I am home alone today- for the whole day! You know how long it’s been since I have been in my own home, alone? Years! I’m serious. Since the pandemic hit definitely. I almost haven’t known what to do with myself today – almost. I am on no one’s schedule but my own. I can eat junk and no one will see me, or I can skip meals and no one is the wiser. Binge Netflix all day? Yep. No fear of feeling guilty for being lazy because there’s no one here but me! I love it!
And tomorrow I get another day of being home alone! My youngest is gone on a band trip until late Sunday night and my husband has to work this weekend, sooo, it’s all me. Aaahhh. It has been quite the treat. I did a little cleaning in my flower beds, a little shopping, a whole lot of music on my airpods. Don’t have to worry about not hearing anyone because it’s just me. Being home alone for me is another form of self care.

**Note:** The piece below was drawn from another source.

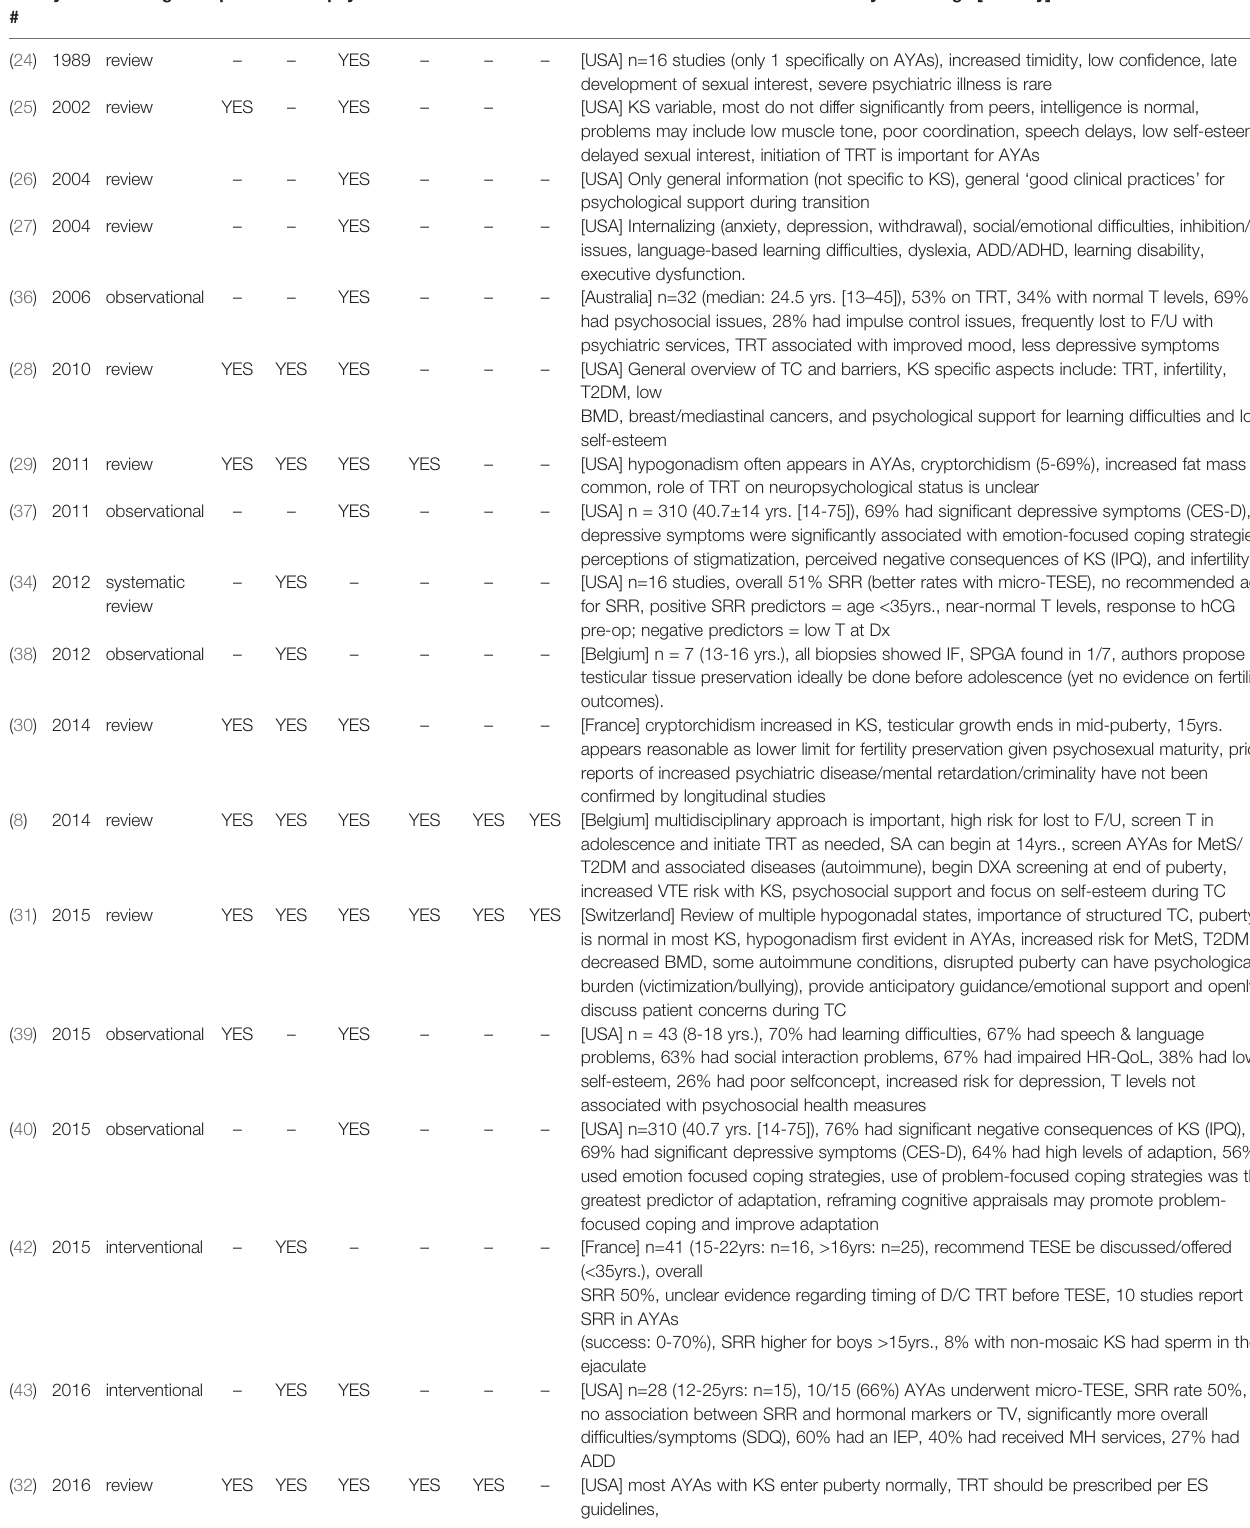
TABLE 1 | Summary of fi ndings from the systematic scoping review (n=21, 1987-2017). ref year #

The reality is that come August, I am going to have more days home alone than I will probably want. Is that even possible? Our last son leaves for college in August and we will be empty nesters. I am kind of excited and ready for this phase of life, but I am also worried that it will seem lonely. I’m pretty good at filling my time, and I certainly like being alone so I feel fairly confident that it will be ok. It will still be an adjustment. However, all 3 boys are within a few hours time in the car so I can always go see them if I need to.